Segment Start: Quoted passage

Micro and Macrovascular Complications Management for Newly Diagnosed T2DM

Quick Takes

  • One-fourth of early diagnosed T2DM patients have microvascular complications, and the trend remains stable over the last 30 years.
  • There are significant improvements in glycemic, blood pressure and lipid control among early diagnosed T2DM over recent years.
  • Novel anti-diabetes therapies may have further contributions to managing complications in early stages of T2DM.

The incidence and prevalence of diabetes mellitus (DM) continues to rise globally, with 463 million adults worldwide currently living with DM.1 In the United States (US), every one in ten individuals have DM and approximately 1.5 million new cases are diagnosed annually.2 Patients with type 2 diabetes mellitus (T2DM) might remain undiagnosed for over 10 years, thus both functional and structural damages caused by hyperglycemia will contribute to the development of macro and/or microvascular complications.3 As a result, T2DM patients often have comorbidities with unexpected health burden when diagnosed. Over the past few decades, there have been emerging efforts on early DM detection in the US.4 Strategies include screening for asymptomatic high-risk adults, reducing the diagnostic threshold of fasting glucose level from 140 mg/dL to 126 mg/dL, and adding hemoglobin A1c (HbA1c) >=6.5% as the new diagnostic criterion for DM. These revisions have potentially reduced the time between disease onset and clinical diagnosis.

Segment End: Quoted passage
Segment Start: Records supplied

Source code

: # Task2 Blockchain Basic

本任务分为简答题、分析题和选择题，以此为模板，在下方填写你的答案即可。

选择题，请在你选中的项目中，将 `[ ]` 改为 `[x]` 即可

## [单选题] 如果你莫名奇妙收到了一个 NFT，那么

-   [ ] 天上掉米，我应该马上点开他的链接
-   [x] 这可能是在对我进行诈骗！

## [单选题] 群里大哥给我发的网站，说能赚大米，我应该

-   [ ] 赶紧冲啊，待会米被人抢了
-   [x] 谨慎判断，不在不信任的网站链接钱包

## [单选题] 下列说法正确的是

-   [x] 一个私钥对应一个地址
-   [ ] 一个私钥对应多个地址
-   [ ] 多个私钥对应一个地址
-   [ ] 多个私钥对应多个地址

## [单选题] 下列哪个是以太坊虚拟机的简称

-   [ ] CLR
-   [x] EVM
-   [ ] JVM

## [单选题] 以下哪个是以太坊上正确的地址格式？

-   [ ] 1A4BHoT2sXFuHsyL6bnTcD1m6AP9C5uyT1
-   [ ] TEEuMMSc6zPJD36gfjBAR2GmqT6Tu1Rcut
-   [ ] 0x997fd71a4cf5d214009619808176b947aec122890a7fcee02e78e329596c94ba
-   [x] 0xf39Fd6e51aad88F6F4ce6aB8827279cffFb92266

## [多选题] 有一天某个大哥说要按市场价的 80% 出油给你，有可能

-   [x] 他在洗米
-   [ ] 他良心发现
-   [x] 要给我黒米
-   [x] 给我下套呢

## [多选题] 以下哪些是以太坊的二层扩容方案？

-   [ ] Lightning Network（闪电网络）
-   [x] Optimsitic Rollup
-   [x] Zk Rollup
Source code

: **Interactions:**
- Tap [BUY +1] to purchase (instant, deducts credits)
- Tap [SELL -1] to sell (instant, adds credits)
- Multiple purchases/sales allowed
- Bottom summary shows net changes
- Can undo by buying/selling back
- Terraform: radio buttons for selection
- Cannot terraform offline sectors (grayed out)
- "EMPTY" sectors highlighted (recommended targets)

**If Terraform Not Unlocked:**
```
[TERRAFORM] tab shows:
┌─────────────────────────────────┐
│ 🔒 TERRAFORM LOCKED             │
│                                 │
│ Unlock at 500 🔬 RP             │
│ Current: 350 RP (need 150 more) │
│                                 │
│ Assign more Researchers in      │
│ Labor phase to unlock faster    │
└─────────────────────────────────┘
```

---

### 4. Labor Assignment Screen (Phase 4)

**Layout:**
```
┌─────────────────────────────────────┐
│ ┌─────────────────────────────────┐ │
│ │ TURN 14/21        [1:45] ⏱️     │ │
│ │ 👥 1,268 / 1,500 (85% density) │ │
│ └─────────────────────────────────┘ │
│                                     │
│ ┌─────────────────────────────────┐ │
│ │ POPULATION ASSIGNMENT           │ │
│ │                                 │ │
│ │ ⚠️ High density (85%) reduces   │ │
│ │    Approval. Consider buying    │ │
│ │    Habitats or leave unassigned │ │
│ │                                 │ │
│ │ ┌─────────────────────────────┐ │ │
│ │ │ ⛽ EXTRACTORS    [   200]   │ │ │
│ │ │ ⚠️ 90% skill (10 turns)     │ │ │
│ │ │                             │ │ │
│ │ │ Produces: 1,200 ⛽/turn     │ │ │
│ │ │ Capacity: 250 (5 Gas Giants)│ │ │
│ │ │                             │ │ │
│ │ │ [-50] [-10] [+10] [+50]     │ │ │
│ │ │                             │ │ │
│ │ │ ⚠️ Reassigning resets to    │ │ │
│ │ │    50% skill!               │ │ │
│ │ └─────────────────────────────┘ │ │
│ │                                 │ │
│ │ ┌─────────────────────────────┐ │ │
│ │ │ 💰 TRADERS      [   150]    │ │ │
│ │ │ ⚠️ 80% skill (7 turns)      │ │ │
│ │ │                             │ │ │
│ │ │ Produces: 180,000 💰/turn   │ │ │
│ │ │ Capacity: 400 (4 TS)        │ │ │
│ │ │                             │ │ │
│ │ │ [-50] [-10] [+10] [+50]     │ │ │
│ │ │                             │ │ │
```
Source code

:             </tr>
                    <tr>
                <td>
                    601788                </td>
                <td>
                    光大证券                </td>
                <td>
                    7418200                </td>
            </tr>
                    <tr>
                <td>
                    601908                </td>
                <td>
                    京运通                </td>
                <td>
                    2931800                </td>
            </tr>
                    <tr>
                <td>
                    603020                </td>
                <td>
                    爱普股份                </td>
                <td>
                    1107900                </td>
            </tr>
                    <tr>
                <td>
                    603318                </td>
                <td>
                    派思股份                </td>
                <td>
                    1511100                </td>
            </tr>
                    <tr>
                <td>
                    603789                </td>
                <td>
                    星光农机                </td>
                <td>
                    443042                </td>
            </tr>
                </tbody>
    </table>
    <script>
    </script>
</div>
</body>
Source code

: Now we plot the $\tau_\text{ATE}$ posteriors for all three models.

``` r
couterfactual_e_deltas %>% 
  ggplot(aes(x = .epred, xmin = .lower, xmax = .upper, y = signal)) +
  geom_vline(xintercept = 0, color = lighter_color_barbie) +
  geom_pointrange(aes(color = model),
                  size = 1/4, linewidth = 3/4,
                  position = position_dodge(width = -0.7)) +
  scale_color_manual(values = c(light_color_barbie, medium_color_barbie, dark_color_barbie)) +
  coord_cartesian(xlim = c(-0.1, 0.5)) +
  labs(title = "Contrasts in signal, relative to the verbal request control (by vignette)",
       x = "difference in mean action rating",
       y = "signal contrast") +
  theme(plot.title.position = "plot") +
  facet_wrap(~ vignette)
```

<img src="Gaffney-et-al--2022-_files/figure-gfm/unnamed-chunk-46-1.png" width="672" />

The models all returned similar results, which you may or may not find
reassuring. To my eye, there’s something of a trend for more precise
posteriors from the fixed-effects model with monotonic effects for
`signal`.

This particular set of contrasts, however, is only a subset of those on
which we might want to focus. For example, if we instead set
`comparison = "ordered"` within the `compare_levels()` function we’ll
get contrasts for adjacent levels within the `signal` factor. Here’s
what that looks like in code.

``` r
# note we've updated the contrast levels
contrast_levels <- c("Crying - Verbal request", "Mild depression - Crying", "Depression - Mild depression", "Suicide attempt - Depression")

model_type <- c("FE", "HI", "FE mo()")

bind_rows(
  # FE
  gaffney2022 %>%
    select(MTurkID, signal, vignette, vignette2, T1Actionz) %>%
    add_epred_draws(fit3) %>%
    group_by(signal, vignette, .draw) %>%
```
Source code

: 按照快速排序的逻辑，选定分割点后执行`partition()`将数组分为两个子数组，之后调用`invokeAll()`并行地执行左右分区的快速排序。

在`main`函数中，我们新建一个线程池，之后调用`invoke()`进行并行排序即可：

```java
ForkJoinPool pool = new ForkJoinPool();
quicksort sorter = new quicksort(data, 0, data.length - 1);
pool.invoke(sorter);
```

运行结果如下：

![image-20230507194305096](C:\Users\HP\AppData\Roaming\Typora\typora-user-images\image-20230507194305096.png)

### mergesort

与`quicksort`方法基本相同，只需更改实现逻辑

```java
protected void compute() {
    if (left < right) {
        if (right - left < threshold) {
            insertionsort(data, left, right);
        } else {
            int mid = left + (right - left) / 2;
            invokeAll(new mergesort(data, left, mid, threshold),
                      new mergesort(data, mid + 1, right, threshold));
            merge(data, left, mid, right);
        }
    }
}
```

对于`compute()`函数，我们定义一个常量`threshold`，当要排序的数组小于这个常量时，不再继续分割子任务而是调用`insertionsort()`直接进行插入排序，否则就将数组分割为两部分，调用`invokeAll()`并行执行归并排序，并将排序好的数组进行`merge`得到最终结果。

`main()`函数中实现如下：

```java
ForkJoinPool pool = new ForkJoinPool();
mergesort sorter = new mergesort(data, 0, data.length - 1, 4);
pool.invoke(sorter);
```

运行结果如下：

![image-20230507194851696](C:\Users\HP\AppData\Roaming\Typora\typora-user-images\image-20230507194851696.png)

Segment End: Records supplied

Reproduce the article on complications in newly diagnosed T2DM, starting at the words "Quick Takes" and ending after the words "stages of T2DM.".

● **Response to the task**:
Quick Takes

  • One-fourth of early diagnosed T2DM patients have microvascular complications, and the trend remains stable over the last 30 years.
  • There are significant improvements in glycemic, blood pressure and lipid control among early diagnosed T2DM over recent years.
  • Novel anti-diabetes therapies may have further contributions to managing complications in early stages of T2DM.